(PROBLEM TO SOLVE): Return exactly, and only, the lines from the line containing "etaliat vei descoperi" through the final line of the records below, both included.

**** DATASET

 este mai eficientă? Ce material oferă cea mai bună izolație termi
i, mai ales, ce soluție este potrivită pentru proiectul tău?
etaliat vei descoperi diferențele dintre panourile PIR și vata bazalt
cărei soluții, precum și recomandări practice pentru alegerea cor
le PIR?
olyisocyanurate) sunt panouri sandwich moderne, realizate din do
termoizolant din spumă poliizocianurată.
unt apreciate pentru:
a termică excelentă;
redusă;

********

(ANSWER SECTION):
etaliat vei descoperi diferențele dintre panourile PIR și vata bazalt
cărei soluții, precum și recomandări practice pentru alegerea cor
le PIR?
olyisocyanurate) sunt panouri sandwich moderne, realizate din do
termoizolant din spumă poliizocianurată.
unt apreciate pentru:
a termică excelentă;
redusă;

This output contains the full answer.